Zhang Manling, Peng Zishan, Ping Haiqin, Li Zoe, Liu Jia-Jun, Liu Silvia, Feng Ning
Division of Cardiology, Department of Medicine, Vascular Medicine Institute, University of Pittsburgh, Pittsburgh, Pennsylvania, United States.
Division of Cardiology, Veteran Affair Pittsburgh Healthcare System, Pittsburgh, Pennsylvania, United States.
Am J Physiol Heart Circ Physiol. 2025 Oct 1;329(4):H899-H906. doi: 10.1152/ajpheart.00419.2025. Epub 2025 Aug 13.
The pleiotropic transcription factor Yin-Yang 1 (YY1) regulates cellular metabolism in a manner dependent on tissue type and developmental stage. However, its role in cardiac energetic regulation remains unclear. We found that cardiac-specific YY1 knockout (cYY1 KO) mice exhibited cardiac dysfunction after 2 wk of swimming exercise, suggesting an impaired adaptive cardiac response. Further analysis revealed that exercise-induced upregulation of transcription factor networks governing cardiac metabolism, including peroxisome proliferator-activated receptor gamma coactivator 1 alpha (PGC-1α), was blunted in cYY1 KO mice. Correspondingly, citrate synthase activity, a marker of mitochondrial content, was reduced in these mice. Under transaortic constriction (TAC), cYY1 KO mice developed significantly exacerbated heart failure. RNA sequencing revealed downregulation of metabolic genes and pathways, including PGC-1α, in the hearts of TAC cYY1 KO mice. In addition, mitochondrial complex protein levels and complexes I and IV activities were reduced, consistent with suppressed metabolic gene transcription. Previously, we observed increased YY1 expression in hearts subjected to both exercise and TAC. However, while cardiac metabolism was enhanced with exercise, it was impaired with TAC. We found that p300 binding to YY1 increased during exercise, whereas histone deacetylase 3 (HDAC3) binding to YY1 increased in TAC hearts. p300 activates PGC-1α transcription in the heart, whereas HDAC3 suppresses PGC-1α transcription. These findings suggest that YY1-mediated transcriptional regulation of metabolic genes is modulated by the epigenetic regulators p300 and HDAC3. The interaction between YY1 and either p300 or HDAC3 may underlie the differences in cardiac energy regulation observed during exercise compared with pathological stress. We are the first to demonstrate that YY1 is essential for cardiac energetic regulation using a cardiac-specific YY1 KO mouse model. Furthermore, we discovered that YY1's regulation of metabolic gene transcription is modulated by the epigenetic proteins p300 and HDAC. This mechanism may contribute to the differences in cardiac energetic regulation in response to exercise versus pathological stress.

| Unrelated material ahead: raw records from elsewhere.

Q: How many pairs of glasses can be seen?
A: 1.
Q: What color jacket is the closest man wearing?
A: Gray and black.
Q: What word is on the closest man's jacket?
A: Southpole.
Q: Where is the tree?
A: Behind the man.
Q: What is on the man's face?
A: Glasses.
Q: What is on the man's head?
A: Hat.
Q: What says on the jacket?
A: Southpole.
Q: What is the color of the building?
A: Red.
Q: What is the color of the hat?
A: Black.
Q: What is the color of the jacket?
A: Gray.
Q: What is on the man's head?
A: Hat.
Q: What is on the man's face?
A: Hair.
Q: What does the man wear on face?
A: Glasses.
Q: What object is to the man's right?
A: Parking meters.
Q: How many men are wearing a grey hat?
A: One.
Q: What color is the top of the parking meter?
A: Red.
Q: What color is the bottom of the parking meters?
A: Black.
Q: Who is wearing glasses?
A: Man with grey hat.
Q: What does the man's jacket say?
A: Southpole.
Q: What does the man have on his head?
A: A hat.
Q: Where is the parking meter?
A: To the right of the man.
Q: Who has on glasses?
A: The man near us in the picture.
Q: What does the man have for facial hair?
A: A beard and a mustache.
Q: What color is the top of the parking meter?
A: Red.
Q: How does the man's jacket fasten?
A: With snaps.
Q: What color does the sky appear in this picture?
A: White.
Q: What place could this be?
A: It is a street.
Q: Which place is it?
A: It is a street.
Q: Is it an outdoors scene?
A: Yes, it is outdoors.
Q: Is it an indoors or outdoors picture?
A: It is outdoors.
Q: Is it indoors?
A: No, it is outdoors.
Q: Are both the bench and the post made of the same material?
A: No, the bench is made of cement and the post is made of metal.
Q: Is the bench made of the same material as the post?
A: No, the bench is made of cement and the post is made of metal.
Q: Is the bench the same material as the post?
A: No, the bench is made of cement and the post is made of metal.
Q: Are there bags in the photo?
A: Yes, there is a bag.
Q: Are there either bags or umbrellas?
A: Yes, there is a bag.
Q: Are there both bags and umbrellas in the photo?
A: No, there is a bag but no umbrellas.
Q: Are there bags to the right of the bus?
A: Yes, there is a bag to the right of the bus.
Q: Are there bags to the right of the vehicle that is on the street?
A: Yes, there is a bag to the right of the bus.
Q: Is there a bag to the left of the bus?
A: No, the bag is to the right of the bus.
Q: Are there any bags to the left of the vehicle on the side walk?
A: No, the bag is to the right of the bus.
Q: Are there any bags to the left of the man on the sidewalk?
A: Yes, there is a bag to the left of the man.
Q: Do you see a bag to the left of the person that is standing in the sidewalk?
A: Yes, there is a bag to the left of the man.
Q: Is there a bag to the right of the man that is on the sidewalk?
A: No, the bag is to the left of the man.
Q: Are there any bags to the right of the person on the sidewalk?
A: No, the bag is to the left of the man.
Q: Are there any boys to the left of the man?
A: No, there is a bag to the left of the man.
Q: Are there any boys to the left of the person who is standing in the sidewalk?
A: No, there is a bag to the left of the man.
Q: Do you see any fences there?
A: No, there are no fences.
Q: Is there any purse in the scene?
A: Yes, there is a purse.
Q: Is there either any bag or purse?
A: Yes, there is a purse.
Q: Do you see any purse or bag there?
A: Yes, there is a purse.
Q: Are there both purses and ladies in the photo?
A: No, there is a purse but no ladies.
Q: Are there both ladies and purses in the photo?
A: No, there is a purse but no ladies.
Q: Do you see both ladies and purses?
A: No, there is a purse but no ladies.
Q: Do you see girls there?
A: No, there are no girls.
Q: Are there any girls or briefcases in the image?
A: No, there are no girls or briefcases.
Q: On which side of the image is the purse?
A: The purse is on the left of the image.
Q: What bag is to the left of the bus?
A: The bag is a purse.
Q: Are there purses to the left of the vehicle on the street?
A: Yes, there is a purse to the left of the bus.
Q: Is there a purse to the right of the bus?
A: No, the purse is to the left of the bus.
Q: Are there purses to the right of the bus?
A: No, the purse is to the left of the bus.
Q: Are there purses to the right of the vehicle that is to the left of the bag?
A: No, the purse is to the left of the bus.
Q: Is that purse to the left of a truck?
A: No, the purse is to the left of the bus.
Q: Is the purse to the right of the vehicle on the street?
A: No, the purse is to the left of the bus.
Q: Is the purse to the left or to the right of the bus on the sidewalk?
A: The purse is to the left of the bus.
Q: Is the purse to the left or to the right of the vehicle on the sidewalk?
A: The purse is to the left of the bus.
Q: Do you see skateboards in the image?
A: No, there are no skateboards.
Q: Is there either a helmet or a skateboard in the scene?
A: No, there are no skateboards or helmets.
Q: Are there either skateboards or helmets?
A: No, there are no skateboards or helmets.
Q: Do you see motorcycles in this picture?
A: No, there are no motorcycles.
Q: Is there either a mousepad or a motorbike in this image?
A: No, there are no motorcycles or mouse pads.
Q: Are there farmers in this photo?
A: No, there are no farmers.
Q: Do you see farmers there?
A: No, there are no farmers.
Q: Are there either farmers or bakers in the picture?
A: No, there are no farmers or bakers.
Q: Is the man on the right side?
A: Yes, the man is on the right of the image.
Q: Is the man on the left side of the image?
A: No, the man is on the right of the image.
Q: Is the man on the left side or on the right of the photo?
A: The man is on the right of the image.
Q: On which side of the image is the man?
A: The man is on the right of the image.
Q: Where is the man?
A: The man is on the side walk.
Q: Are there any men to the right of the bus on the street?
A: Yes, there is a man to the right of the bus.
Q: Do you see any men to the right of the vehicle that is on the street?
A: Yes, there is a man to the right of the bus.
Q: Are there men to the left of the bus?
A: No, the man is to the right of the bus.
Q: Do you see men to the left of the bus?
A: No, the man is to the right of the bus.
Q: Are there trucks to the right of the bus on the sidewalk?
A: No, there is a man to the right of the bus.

多效转录因子阴阳1(YY1)以依赖于组织类型和发育阶段的方式调节细胞代谢。然而,其在心脏能量调节中的作用仍不清楚。我们发现,心脏特异性YY1基因敲除(cYY1 KO)小鼠在游泳运动2周后出现心脏功能障碍,提示适应性心脏反应受损。进一步分析表明,在cYY1 KO小鼠中,运动诱导的调控心脏代谢的转录因子网络(包括过氧化物酶体增殖物激活受体γ共激活因子1α(PGC-1α))的上调受到抑制。相应地,这些小鼠中线粒体含量的标志物柠檬酸合酶活性降低。在经主动脉缩窄(TAC)处理后,cYY1 KO小鼠发生明显加重的心力衰竭。RNA测序显示,TAC处理的cYY1 KO小鼠心脏中代谢基因和途径(包括PGC-1α)下调。此外,线粒体复合物蛋白水平以及复合物I和IV的活性降低,这与代谢基因转录受抑制一致。此前,我们观察到在运动和TAC处理的心脏中YY1表达增加。然而,虽然运动可增强心脏代谢,但TAC处理则损害心脏代谢。我们发现,运动期间p300与YY1的结合增加,而在TAC处理的心脏中组蛋白脱乙酰酶3(HDAC3)与YY1的结合增加。p300可激活心脏中PGC-1α的转录,而HDAC3则抑制PGC-1α的转录。这些发现表明,YY1介导的代谢基因转录调控受到表观遗传调节因子p300和HDAC3的调节。与病理应激相比,运动期间观察到的心脏能量调节差异可能是YY1与p300或HDAC3之间相互作用的结果。我们首次使用心脏特异性YY1 KO小鼠模型证明YY1对心脏能量调节至关重要。此外,我们发现YY1对代谢基因转录的调控受到表观遗传蛋白p300和HDAC的调节。这种机制可能导致运动与病理应激反应中心脏能量调节的差异。